* Page segmentation data:
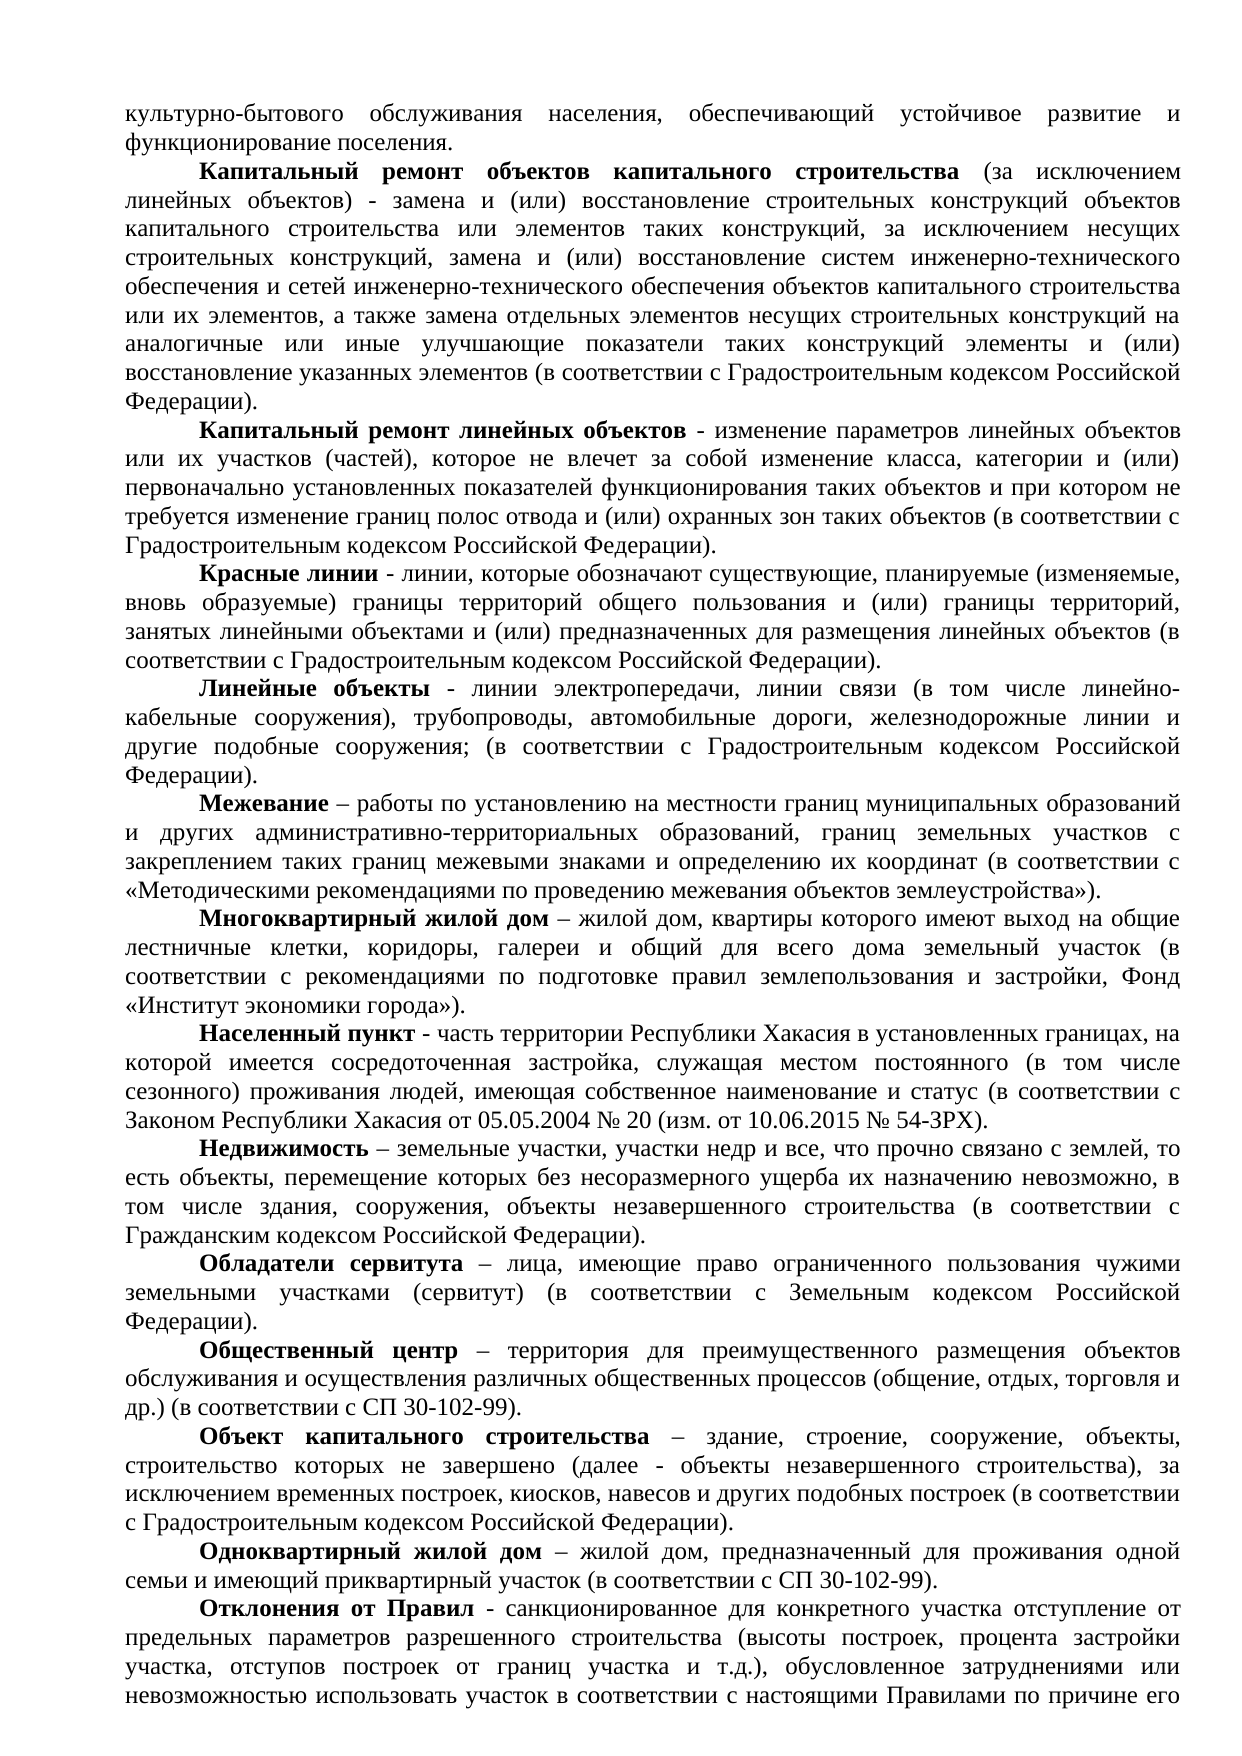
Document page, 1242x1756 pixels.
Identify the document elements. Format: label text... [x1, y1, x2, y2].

text Недвижимость – земельные участки, участки недр и все, что прочно связано с землей, то есть объекты, перемещение которых без несоразмерного ущерба их назначению невозможно, в том числе здания, сооружения, объекты незавершенного строительства (в соответствии с Гражданским кодексом Российской Федерации). [125, 1133, 1181, 1248]
text Общественный центр – территория для преимущественного размещения объектов обслуживания и осуществления различных общественных процессов (общение, отдых, торговля и др.) (в соответствии с СП 30-102-99). [125, 1335, 1181, 1421]
text Капитальный ремонт объектов капитального строительства (за исключением линейных объектов) - замена и (или) восстановление строительных конструкций объектов капитального строительства или элементов таких конструкций, за исключением несущих строительных конструкций, замена и (или) восстановление систем инженерно-технического обеспечения и сетей инженерно-технического обеспечения объектов капитального строительства или их элементов, а также замена отдельных элементов несущих строительных конструкций на аналогичные или иные улучшающие показатели таких конструкций элементы и (или) восстановление указанных элементов (в соответствии с Градостроительным кодексом Российской Федерации). [125, 156, 1181, 415]
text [125, 98, 1181, 156]
text Межевание – работы по установлению на местности границ муниципальных образований и других административно-территориальных образований, границ земельных участков с закреплением таких границ межевыми знаками и определению их координат (в соответствии с «Методическими рекомендациями по проведению межевания объектов землеустройства»). [125, 788, 1181, 903]
text Объект капитального строительства – здание, строение, сооружение, объекты, строительство которых не завершено (далее - объекты незавершенного строительства), за исключением временных построек, киосков, навесов и других подобных построек (в соответствии с Градостроительным кодексом Российской Федерации). [125, 1421, 1181, 1536]
text Населенный пункт - часть территории Республики Хакасия в установленных границах, на которой имеется сосредоточенная застройка, служащая местом постоянного (в том числе сезонного) проживания людей, имеющая собственное наименование и статус (в соответствии с Законом Республики Хакасия от 05.05.2004 № 20 (изм. от 10.06.2015 № 54-ЗРХ). [125, 1018, 1181, 1133]
text Линейные объекты - линии электропередачи, линии связи (в том числе линейно-кабельные сооружения), трубопроводы, автомобильные дороги, железнодорожные линии и другие подобные сооружения; (в соответствии с Градостроительным кодексом Российской Федерации). [125, 673, 1181, 788]
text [125, 1593, 1181, 1708]
text Красные линии - линии, которые обозначают существующие, планируемые (изменяемые, вновь образуемые) границы территорий общего пользования и (или) границы территорий, занятых линейными объектами и (или) предназначенных для размещения линейных объектов (в соответствии с Градостроительным кодексом Российской Федерации). [125, 558, 1181, 673]
text Обладатели сервитута – лица, имеющие право ограниченного пользования чужими земельными участками (сервитут) (в соответствии с Земельным кодексом Российской Федерации). [125, 1248, 1181, 1335]
text Многоквартирный жилой дом – жилой дом, квартиры которого имеют выход на общие лестничные клетки, коридоры, галереи и общий для всего дома земельный участок (в соответствии с рекомендациями по подготовке правил землепользования и застройки, Фонд «Институт экономики города»). [125, 903, 1181, 1018]
text Капитальный ремонт линейных объектов - изменение параметров линейных объектов или их участков (частей), которое не влечет за собой изменение класса, категории и (или) первоначально установленных показателей функционирования таких объектов и при котором не требуется изменение границ полос отвода и (или) охранных зон таких объектов (в соответствии с Градостроительным кодексом Российской Федерации). [125, 415, 1181, 558]
text Одноквартирный жилой дом – жилой дом, предназначенный для проживания одной семьи и имеющий приквартирный участок (в соответствии с СП 30-102-99). [125, 1536, 1181, 1593]
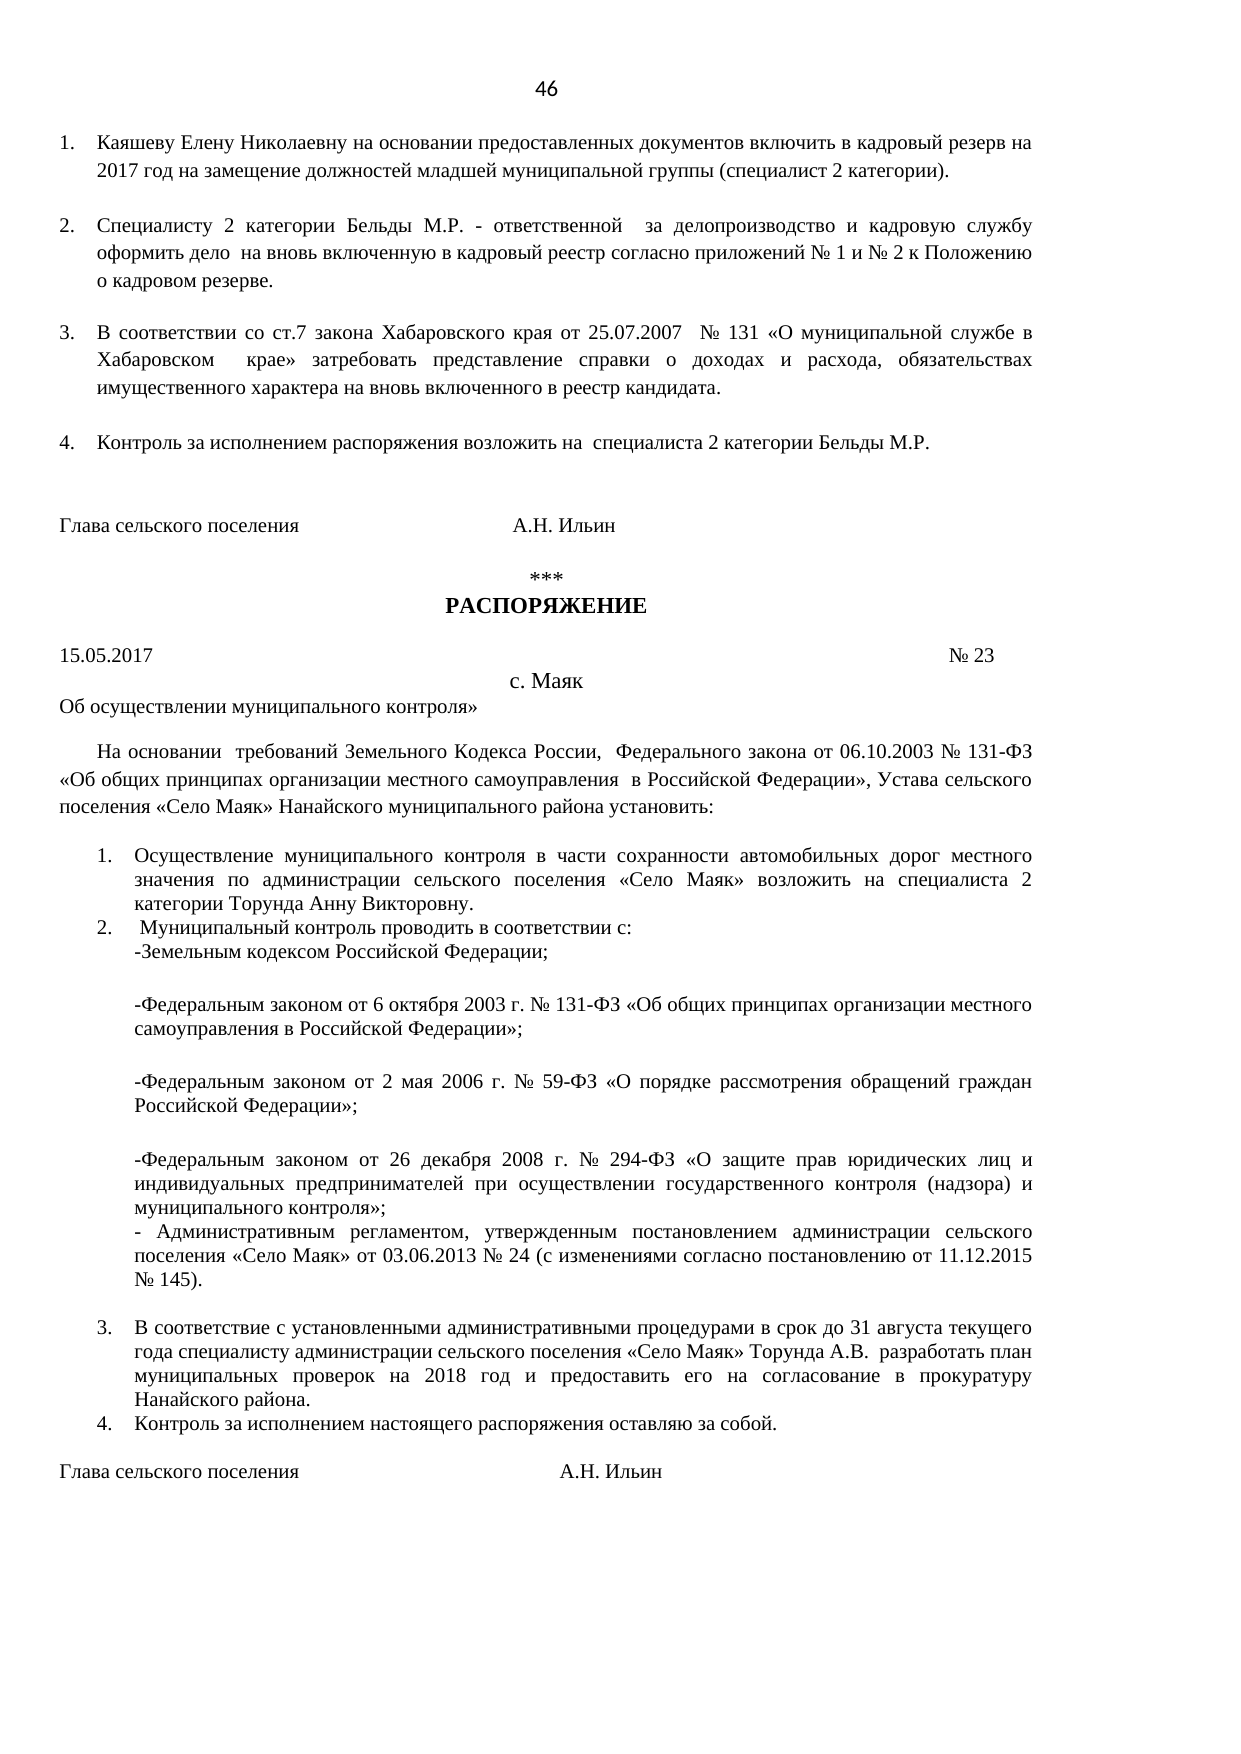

* EXERCISE BRIEF:
Tell me how many lines in the data include "капитального", giving only the number.

* SOLUTION TO THE EXERCISE:
2